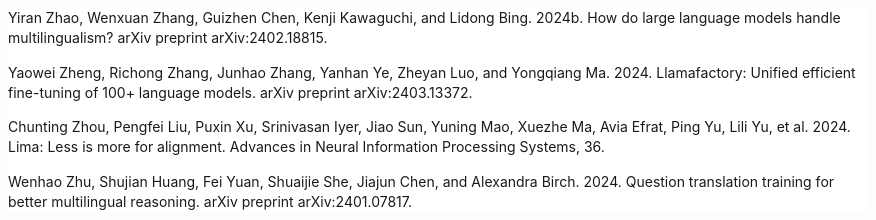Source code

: Yiran Zhao, Wenxuan Zhang, Guizhen Chen, Kenji Kawaguchi, and Lidong Bing. 2024b. How do large language models handle multilingualism? arXiv preprint arXiv:2402.18815.

Yaowei Zheng, Richong Zhang, Junhao Zhang, Yanhan Ye, Zheyan Luo, and Yongqiang Ma. 2024. Llamafactory: Unified efficient fine-tuning of 100+ language models. arXiv preprint arXiv:2403.13372.

Chunting Zhou, Pengfei Liu, Puxin Xu, Srinivasan Iyer, Jiao Sun, Yuning Mao, Xuezhe Ma, Avia Efrat, Ping Yu, Lili Yu, et al. 2024. Lima: Less is more for alignment. Advances in Neural Information Processing Systems, 36.

Wenhao Zhu, Shujian Huang, Fei Yuan, Shuaijie She, Jiajun Chen, and Alexandra Birch. 2024. Question translation training for better multilingual reasoning. arXiv preprint arXiv:2401.07817.
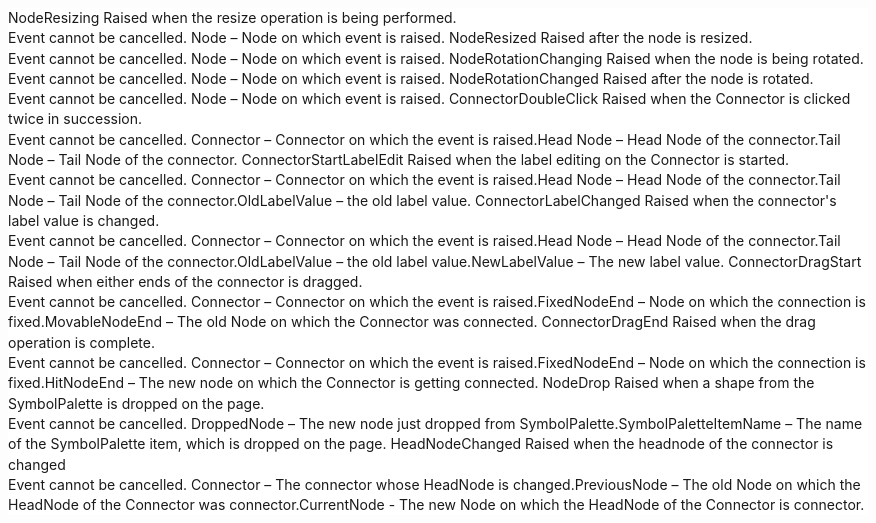 <td>
NodeResizing</td><td>
Raised when the resize operation is being performed.<br>Event cannot be cancelled.</td><td>
Node – Node on which event is raised.</td></tr>
<tr>
<td>
NodeResized</td><td>
Raised after the node is resized.<br>Event cannot be cancelled.</td><td>
Node – Node on which event is raised.</td></tr>
<tr>
<td>
NodeRotationChanging</td><td>
Raised when the node is being rotated.<br>Event cannot be cancelled.</td><td>
Node – Node on which event is raised.</td></tr>
<tr>
<td>
NodeRotationChanged</td><td>
Raised after the node is rotated.<br>Event cannot be cancelled.</td><td>
Node – Node on which event is raised.</td></tr>
<tr>
<td>
ConnectorDoubleClick</td><td>
Raised when the Connector is clicked twice in succession.<br>Event cannot be cancelled.</td><td>
Connector – Connector on which the event is raised.Head Node – Head Node of the connector.Tail Node – Tail Node of the connector.</td></tr>
<tr>
<td>
ConnectorStartLabelEdit</td><td>
Raised when the label editing on the Connector is started.<br>Event cannot be cancelled.</td><td>
Connector – Connector on which the event is raised.Head Node – Head Node of the connector.Tail Node – Tail Node of the connector.OldLabelValue – the old label value.</td></tr>
<tr>
<td>
ConnectorLabelChanged</td><td>
Raised when the connector's label value is changed.<br>Event cannot be cancelled.</td><td>
Connector – Connector on which the event is raised.Head Node – Head Node of the connector.Tail Node – Tail Node of the connector.OldLabelValue – the old label value.NewLabelValue – The new label value.</td></tr>
<tr>
<td>
ConnectorDragStart</td><td>
Raised when either ends of the connector is dragged.<br>Event cannot be cancelled.</td><td>
Connector – Connector on which the event is raised.FixedNodeEnd – Node on which the connection is fixed.MovableNodeEnd – The old Node on which the Connector was connected.</td></tr>
<tr>
<td>
ConnectorDragEnd</td><td>
Raised when the drag operation is complete.<br>Event cannot be cancelled.</td><td>
Connector – Connector on which the event is raised.FixedNodeEnd – Node on which the connection is fixed.HitNodeEnd – The new node on which the Connector is getting connected.</td></tr>
<tr>
<td>
NodeDrop</td><td>
Raised when a shape from the SymbolPalette is dropped on the page.<br>Event cannot be cancelled.</td><td>
DroppedNode – The new node just dropped from SymbolPalette.SymbolPaletteItemName – The name of the SymbolPalette item, which is dropped on the page.</td></tr>
<tr>
<td>
HeadNodeChanged</td><td>
Raised when the headnode of the connector is changed<br>Event cannot be cancelled.</td><td>
Connector – The connector whose HeadNode is changed.PreviousNode – The old Node on which the HeadNode of the Connector was connector.CurrentNode - The new Node on which the HeadNode of the Connector is connector.</td></tr>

- _Exercise goal_
In the entries above, please find the line with "Raised after the node is rotated.<br>Event" and the line with "ConnectorStartLabelEdit</td><td>", then write out exactly those two lines and every line between them, and nothing more.

- _Response_
Raised after the node is rotated.<br>Event cannot be cancelled.</td><td>
Node – Node on which event is raised.</td></tr>
<tr>
<td>
ConnectorDoubleClick</td><td>
Raised when the Connector is clicked twice in succession.<br>Event cannot be cancelled.</td><td>
Connector – Connector on which the event is raised.Head Node – Head Node of the connector.Tail Node – Tail Node of the connector.</td></tr>
<tr>
<td>
ConnectorStartLabelEdit</td><td>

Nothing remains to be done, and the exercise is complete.